At age 19, I relocated to Philadelphia to study at the Pennsylvania Academy of Fine Arts. Part time dean and occasional portrait painter Arthur Dacosta became my friend and mentor. His studies of mythic ethereal beings in Italianate landscapes encouraged me to conceive several mural sized compositions. Dacosta recognized in my landscapes, done outdoors in a wide variety of weather conditions, an affinity for painting with pure colors and calligraphic brushstrokes and encouraged me to pursue egg tempera as my medium.

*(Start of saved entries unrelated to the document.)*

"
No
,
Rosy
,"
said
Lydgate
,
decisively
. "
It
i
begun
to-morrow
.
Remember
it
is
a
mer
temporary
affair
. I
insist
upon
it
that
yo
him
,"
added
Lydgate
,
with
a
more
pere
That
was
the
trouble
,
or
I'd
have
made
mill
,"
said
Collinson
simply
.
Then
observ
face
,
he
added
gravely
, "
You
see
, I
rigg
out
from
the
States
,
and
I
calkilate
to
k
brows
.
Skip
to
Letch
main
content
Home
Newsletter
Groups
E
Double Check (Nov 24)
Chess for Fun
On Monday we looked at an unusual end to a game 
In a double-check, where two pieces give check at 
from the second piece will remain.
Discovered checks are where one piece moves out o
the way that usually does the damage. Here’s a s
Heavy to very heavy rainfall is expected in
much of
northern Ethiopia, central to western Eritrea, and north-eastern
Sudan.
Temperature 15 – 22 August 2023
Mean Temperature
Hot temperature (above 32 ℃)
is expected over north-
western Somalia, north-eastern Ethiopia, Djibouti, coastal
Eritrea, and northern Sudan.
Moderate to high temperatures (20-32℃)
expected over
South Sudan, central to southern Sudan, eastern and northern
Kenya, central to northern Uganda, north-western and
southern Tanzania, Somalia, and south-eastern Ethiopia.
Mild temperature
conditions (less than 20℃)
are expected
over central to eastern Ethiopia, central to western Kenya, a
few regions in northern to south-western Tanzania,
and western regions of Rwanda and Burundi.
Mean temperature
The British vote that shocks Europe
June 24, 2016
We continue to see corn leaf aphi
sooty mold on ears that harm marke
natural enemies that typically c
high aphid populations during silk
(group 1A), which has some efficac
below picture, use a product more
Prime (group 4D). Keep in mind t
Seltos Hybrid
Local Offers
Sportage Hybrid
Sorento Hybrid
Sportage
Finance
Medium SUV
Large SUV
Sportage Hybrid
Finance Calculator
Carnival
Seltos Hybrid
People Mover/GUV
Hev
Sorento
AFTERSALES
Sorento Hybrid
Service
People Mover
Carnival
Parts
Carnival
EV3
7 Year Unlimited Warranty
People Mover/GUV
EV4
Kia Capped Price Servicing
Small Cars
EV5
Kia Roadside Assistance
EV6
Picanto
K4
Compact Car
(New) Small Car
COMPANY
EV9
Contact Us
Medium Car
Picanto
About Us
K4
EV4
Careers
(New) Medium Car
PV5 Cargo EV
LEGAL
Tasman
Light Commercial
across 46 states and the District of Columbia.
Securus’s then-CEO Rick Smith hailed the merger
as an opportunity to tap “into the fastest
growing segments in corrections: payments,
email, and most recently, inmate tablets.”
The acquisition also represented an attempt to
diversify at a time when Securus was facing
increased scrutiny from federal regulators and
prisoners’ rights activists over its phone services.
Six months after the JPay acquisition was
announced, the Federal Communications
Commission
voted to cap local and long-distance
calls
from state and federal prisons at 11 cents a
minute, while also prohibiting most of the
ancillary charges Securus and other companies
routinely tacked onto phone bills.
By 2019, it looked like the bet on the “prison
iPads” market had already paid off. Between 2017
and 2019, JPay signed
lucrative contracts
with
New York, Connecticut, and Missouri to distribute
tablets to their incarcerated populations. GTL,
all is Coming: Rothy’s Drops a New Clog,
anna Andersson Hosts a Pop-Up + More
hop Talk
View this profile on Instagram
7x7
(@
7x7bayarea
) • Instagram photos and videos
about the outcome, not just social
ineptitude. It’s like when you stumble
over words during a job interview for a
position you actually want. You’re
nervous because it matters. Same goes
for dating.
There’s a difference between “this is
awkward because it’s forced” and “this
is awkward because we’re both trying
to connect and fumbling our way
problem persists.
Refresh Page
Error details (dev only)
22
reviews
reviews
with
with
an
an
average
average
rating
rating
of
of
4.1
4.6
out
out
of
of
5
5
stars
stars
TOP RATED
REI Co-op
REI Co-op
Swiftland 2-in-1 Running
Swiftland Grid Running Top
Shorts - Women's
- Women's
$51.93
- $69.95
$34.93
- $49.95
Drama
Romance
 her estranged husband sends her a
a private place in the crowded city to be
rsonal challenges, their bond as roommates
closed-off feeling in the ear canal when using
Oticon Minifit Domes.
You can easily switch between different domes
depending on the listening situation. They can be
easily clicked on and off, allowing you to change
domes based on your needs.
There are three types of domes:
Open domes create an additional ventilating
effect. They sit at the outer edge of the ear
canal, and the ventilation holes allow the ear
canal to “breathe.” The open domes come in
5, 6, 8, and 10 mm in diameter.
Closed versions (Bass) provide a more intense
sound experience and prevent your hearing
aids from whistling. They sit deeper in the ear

Returning to Boston in 1976 to finish up my undergraduate degree, I convinced Yale to accept me as the first representative from their collegiate rival into that years Norfolk program for artists.  Here I began my first effort to combine landscapes with figures.  An art professor from New York attempted to dissuade me from large compositions because he said it was “meant for another era”.  By 1978, I was living in France and Italy, visiting chapels filled with frescos and altars done in egg tempera. My goal was clear: I would match their accomplishments without a studio of assistants, willing patrons, or commissions.

When I first lived in Philadelphia, a fellow painter and I had taken up Zen Buddhist meditation. We woke up daily before dawn to practice yoga and zazen meditation.  This became a part of my everyday life and remains so to this day.  I did not have a social life, money, or career.  In 1979, I drew up my first set of plans for a series of frescos. These were the basis of my original drawings for the Liminal State panel series. Returning to the US in that same year, I moved to New Mexico, where I knew no one, and immediately began the egg tempera series, “We Trust in the Loyalty of Old Friends” which is now on permanent display in the rotunda of the New Mexico State Capital building. The six (6), six foot high by four foot wide egg tempera panels are a gift to the people of New Mexico for allowing me to be a painter while having a family and an investment counseling business.

Fifteen years passed between my finishing the “We Trust in the Loyalty of Old Friends” series and starting “The Liminal State Panels”. Fifteen more years have been dedicated to the Chapel series that is now ready to be exhibited.  My decisions made as a young painter while subsisting on fellowships and scrambling to make ends meet, convinced me to go my own way. I became my own patron and used my family and friends as models. The powdered pigments that I use to make egg tempera paint today are from the same surplus of supplies that I bought when in art school forty years ago. 

I was born in Queens, New York in 1954, attended elementary school in the Bronx and graduated from New Rochelle High School in 1971. My two grown daughters, Robyn and Hannah, live in Santa Fe as well.